START

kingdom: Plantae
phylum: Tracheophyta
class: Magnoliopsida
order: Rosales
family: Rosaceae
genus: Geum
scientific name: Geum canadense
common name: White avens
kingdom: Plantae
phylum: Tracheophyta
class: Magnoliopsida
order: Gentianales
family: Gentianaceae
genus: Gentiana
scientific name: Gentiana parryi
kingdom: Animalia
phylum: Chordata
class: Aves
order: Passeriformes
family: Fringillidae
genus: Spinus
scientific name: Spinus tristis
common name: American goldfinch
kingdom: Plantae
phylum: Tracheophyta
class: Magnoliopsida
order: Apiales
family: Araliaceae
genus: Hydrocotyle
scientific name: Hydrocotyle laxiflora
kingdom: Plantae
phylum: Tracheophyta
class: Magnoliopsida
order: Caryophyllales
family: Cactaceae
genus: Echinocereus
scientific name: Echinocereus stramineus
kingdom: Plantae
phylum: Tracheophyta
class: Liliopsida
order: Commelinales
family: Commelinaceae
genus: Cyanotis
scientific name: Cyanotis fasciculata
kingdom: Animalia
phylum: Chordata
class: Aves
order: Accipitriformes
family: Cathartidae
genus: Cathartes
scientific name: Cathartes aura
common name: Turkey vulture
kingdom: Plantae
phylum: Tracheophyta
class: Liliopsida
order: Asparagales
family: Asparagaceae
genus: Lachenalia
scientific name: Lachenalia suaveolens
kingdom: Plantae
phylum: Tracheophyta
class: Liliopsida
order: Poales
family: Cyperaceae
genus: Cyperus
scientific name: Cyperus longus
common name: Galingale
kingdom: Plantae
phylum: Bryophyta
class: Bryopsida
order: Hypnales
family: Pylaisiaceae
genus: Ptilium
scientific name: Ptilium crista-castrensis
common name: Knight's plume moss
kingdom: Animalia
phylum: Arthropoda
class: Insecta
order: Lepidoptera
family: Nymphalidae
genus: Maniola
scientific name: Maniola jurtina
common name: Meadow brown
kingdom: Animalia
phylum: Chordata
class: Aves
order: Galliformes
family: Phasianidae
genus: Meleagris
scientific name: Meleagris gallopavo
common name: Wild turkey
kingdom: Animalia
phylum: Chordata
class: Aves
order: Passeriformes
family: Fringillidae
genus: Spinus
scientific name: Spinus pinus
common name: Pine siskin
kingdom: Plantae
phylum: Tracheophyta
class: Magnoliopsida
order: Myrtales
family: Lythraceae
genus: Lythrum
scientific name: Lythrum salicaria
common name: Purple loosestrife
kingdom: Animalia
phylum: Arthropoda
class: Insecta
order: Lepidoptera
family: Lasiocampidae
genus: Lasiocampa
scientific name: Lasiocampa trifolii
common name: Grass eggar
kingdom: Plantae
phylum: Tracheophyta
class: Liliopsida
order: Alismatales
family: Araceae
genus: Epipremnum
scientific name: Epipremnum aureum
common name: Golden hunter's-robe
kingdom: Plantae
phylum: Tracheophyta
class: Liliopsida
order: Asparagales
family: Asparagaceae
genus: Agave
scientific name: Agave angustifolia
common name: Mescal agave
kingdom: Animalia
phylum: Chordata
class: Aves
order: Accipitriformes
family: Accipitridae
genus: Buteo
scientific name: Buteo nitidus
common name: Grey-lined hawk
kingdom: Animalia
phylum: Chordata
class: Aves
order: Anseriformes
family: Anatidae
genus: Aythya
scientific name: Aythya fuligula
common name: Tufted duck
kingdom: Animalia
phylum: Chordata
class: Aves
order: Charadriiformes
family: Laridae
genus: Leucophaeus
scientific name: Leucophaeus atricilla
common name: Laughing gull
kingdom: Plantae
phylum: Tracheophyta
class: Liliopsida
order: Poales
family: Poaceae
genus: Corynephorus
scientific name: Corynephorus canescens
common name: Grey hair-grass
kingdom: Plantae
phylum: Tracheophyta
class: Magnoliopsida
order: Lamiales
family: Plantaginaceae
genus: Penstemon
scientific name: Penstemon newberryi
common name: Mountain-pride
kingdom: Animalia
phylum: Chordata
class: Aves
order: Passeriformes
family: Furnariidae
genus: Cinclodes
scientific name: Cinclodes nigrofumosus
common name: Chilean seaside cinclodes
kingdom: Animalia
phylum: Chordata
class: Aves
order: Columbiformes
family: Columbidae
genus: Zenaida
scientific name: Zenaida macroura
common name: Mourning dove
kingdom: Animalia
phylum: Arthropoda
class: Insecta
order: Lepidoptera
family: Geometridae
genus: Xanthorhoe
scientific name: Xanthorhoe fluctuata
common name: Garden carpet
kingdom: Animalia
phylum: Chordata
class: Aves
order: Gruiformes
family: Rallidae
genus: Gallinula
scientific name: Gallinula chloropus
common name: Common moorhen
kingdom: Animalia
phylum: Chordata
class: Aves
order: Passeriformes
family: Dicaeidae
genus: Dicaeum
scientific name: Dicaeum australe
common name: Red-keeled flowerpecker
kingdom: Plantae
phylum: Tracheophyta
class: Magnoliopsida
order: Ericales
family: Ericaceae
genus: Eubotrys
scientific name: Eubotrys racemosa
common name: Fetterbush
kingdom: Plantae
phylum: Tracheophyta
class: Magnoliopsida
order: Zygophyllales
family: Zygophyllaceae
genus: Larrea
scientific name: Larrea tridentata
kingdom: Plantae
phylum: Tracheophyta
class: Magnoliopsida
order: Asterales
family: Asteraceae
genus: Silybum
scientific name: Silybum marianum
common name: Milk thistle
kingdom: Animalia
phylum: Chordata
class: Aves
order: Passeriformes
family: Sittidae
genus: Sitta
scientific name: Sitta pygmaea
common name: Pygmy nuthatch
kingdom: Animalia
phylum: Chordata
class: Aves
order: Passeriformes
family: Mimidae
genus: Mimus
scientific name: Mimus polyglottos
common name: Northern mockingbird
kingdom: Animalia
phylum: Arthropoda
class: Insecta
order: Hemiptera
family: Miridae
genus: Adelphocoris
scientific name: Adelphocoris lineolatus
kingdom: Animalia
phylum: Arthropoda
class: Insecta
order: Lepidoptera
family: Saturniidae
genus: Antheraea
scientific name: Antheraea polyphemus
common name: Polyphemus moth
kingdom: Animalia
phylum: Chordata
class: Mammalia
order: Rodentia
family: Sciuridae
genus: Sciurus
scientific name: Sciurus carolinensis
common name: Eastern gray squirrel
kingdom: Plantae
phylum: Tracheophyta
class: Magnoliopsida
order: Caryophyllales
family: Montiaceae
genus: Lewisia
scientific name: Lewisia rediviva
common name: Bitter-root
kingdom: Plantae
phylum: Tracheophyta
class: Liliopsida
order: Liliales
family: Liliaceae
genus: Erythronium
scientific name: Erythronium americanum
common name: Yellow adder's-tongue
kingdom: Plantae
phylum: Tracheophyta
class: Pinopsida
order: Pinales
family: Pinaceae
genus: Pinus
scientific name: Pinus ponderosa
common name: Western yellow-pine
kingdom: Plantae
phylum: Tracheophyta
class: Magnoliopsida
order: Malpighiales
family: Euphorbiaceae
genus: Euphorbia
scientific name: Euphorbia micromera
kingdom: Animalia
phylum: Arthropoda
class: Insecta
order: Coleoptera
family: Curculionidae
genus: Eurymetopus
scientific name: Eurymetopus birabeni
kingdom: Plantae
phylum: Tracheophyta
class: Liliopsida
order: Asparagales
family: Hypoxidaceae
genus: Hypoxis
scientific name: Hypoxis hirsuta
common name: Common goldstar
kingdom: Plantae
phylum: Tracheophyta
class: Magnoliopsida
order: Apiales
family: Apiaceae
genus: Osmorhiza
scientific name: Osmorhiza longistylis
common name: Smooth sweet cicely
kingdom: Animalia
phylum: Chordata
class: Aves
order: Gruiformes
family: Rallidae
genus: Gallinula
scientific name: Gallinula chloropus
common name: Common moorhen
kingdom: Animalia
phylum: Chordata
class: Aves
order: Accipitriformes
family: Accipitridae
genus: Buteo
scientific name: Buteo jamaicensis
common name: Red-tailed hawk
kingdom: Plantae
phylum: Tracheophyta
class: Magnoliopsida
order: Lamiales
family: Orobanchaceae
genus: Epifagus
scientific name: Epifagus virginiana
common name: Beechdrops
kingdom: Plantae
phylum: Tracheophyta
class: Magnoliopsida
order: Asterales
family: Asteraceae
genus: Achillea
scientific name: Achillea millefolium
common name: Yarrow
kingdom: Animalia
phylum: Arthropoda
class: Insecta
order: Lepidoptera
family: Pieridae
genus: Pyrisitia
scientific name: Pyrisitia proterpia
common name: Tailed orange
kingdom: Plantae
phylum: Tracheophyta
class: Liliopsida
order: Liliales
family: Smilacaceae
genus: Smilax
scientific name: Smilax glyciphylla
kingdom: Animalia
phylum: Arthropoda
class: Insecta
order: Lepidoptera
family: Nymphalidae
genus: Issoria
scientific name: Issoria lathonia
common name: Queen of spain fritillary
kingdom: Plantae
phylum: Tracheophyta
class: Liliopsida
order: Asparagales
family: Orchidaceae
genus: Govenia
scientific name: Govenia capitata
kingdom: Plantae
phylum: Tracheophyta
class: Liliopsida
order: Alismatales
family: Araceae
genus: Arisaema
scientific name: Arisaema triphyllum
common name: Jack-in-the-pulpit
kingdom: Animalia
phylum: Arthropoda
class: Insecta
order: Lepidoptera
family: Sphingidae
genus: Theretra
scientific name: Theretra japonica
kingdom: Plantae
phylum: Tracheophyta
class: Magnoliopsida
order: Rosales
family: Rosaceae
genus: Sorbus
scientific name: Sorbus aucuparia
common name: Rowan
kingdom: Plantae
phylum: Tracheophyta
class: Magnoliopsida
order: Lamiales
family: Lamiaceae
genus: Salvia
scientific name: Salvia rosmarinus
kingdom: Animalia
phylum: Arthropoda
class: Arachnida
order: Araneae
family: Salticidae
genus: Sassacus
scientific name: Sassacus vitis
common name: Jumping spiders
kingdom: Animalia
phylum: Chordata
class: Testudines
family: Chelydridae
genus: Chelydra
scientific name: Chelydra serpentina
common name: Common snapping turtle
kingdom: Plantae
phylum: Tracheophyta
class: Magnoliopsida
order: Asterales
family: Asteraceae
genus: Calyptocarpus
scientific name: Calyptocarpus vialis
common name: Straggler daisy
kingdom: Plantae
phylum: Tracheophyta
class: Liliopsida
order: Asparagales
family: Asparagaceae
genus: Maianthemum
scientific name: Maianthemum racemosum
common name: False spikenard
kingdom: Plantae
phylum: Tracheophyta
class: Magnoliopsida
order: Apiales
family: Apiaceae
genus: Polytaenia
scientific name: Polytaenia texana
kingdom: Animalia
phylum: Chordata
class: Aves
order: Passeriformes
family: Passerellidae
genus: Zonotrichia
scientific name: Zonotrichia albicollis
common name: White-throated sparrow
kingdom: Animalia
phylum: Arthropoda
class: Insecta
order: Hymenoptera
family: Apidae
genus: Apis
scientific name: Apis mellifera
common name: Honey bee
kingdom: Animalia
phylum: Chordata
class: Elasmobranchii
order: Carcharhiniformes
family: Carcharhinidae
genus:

END

■ What the task requires
Copy out everything from the beginning of the records down to and including the line with "scientific name: Hydrocotyle laxiflora".

■ Solution to this problem
kingdom: Plantae
phylum: Tracheophyta
class: Magnoliopsida
order: Rosales
family: Rosaceae
genus: Geum
scientific name: Geum canadense
common name: White avens
kingdom: Plantae
phylum: Tracheophyta
class: Magnoliopsida
order: Gentianales
family: Gentianaceae
genus: Gentiana
scientific name: Gentiana parryi
kingdom: Animalia
phylum: Chordata
class: Aves
order: Passeriformes
family: Fringillidae
genus: Spinus
scientific name: Spinus tristis
common name: American goldfinch
kingdom: Plantae
phylum: Tracheophyta
class: Magnoliopsida
order: Apiales
family: Araliaceae
genus: Hydrocotyle
scientific name: Hydrocotyle laxiflora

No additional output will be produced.